Docker Compose supports restart: always, on-failure, etc. hpc-compose does not accept the Compose restart: key, but it does support per-service restart behavior through services.<name>.x-slurm.failure_policy.

services:
  app:
    image: python:3.11-slim
    x-slurm:
      failure_policy:
        mode: restart_on_failure
        max_restarts: 3
        backoff_seconds: 5

restart_on_failure retries only on non-zero exits. Use mode: fail_job (default) for fail-fast behavior, or mode: ignore for non-critical sidecars.

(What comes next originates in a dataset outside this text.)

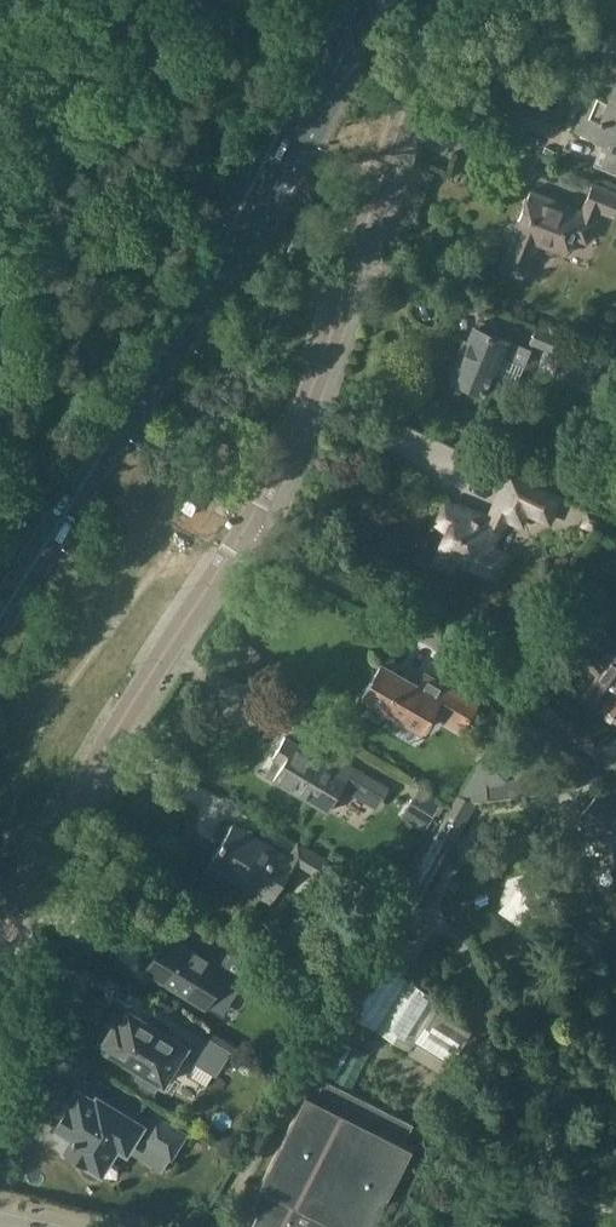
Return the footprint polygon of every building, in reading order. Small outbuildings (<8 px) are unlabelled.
[(610,102),(591,94),(577,131),(613,145),(603,169),(615,174),(615,105),(609,102),(610,102)] [(514,232),(497,274),(521,284),(538,242),(543,243),(545,247),(557,252),(561,251),(566,253),(573,235),(588,241),(601,208),(615,214),(615,194),(593,185),(582,212),(532,192),(530,190),(514,232)] [(475,326),(454,379),(464,383),(464,386),(472,389),(475,387),(509,401),(517,382),(497,374),(503,357),(524,365),(530,348),(493,333),(495,327),(482,322),(480,328),(475,326)] [(532,341),(531,343),(536,345),(545,349),(578,361),(578,359),(580,356),(589,359),(590,357),(593,349),(537,327),(532,341)] [(450,530),(440,550),(432,566),(454,577),(462,561),(497,577),(507,556),(491,549),(506,518),(521,525),(527,512),(549,522),(561,499),(510,475),(494,510),(496,511),(491,522),(460,507),(446,505),(439,520),(450,530)] [(589,512),(583,527),(597,533),(600,527),(614,534),(615,530),(615,522),(603,516),(603,519),(589,512)] [(583,660),(600,673),(585,692),(602,705),(602,706),(615,717),(615,657),(615,656),(615,654),(615,640),(605,631),(583,660)] [(364,696),(422,729),(434,707),(448,715),(446,719),(462,729),(477,701),(426,672),(420,683),(383,662),(364,696)] [(285,736),(263,773),(328,811),(344,783),(379,804),(389,787),(337,757),(333,764),(285,736)] [(463,793),(477,801),(570,789),(567,771),(507,779),(484,755),(482,752),(460,791),(463,793)] [(411,801),(434,815),(442,800),(420,787),(411,801)] [(602,789),(574,822),(615,858),(615,801),(602,789)] [(399,895),(386,916),(394,921),(404,927),(464,822),(452,815),(447,812),(399,895)] [(208,865),(271,902),(295,862),(319,876),(329,859),(298,841),(289,855),(234,822),(208,865)] [(405,833),(397,846),(410,853),(417,841),(405,833)] [(518,884),(501,904),(512,913),(529,891),(518,884)] [(221,969),(168,936),(148,969),(204,1004),(213,988),(226,996),(235,980),(246,986),(257,968),(231,953),(221,969)] [(409,1048),(414,1040),(435,1007),(441,997),(374,956),(343,1006),(409,1048)] [(471,1029),(435,1007),(414,1040),(450,1061),(471,1029)] [(161,1081),(165,1083),(188,1045),(129,1009),(120,1024),(116,1022),(105,1041),(109,1044),(106,1047),(143,1070),(138,1078),(156,1089),(161,1081)] [(196,1061),(216,1074),(230,1051),(206,1036),(192,1059),(196,1061)] [(319,1070),(336,1078),(352,1046),(336,1038),(319,1070)] [(258,1215),(252,1226),(373,1226),(413,1147),(404,1142),(413,1124),(325,1079),(315,1097),(306,1093),(259,1186),(263,1188),(254,1206),(258,1215)] [(87,1161),(101,1169),(117,1143),(126,1148),(141,1124),(105,1102),(103,1105),(78,1090),(69,1103),(68,1102),(55,1123),(74,1135),(65,1150),(86,1163),(87,1161)] [(185,1133),(156,1116),(142,1139),(171,1156),(185,1133)]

What to do about unsupported features

FeatureAlternative
buildUse image + x-enroot.prepare.commands. Mount build context files with x-enroot.prepare.mounts if needed.
portsNot needed. Services share 127.0.0.1 on one node.
networks / network_modeNot needed. All services are on the same host network.
restartUse services.<name>.x-slurm.failure_policy (fail_job, ignore, restart_on_failure).
deployUse x-slurm for resources.
Service DNS namesUse 127.0.0.1 for same-node helpers, or explicit host metadata such as HPC_COMPOSE_PRIMARY_NODE for distributed runs.
Named volumesUse host-path bind mounts in volumes.
.env fileSupported. .env in the compose file directory is loaded automatically.

Migration checklist

  1. Remove build: — Replace with image: pointing to a base image. Move dependency installation to x-enroot.prepare.commands.
  2. Remove ports: — Use host-network semantics instead of container port publishing.
  3. Remove networks: / network_mode: — There is no Docker-style overlay network or service-name DNS layer.
  4. Remove Compose restart: — use services.<name>.x-slurm.failure_policy when you need per-service restart behavior.
  5. Remove deploy: — Use x-slurm for resource allocation.
  6. Replace service hostnames — Change any service-name references (e.g. redis, postgres) to 127.0.0.1 for same-node helpers, or to explicit allocation metadata for distributed runs.
  7. Replace healthcheck: — Convert to readiness: with type: tcp, type: log, or type: sleep.
  8. Add x-slurm: — Set time, mem, cpus_per_task, and optionally gpus, partition, account.
  9. Set cache_dir — Point x-slurm.cache_dir to shared storage visible from login and compute nodes.
  10. Validate — Run hpc-compose validate -f compose.yaml to check the converted spec.
  11. Inspect — Run hpc-compose inspect --verbose -f compose.yaml to confirm the planner understood your intent.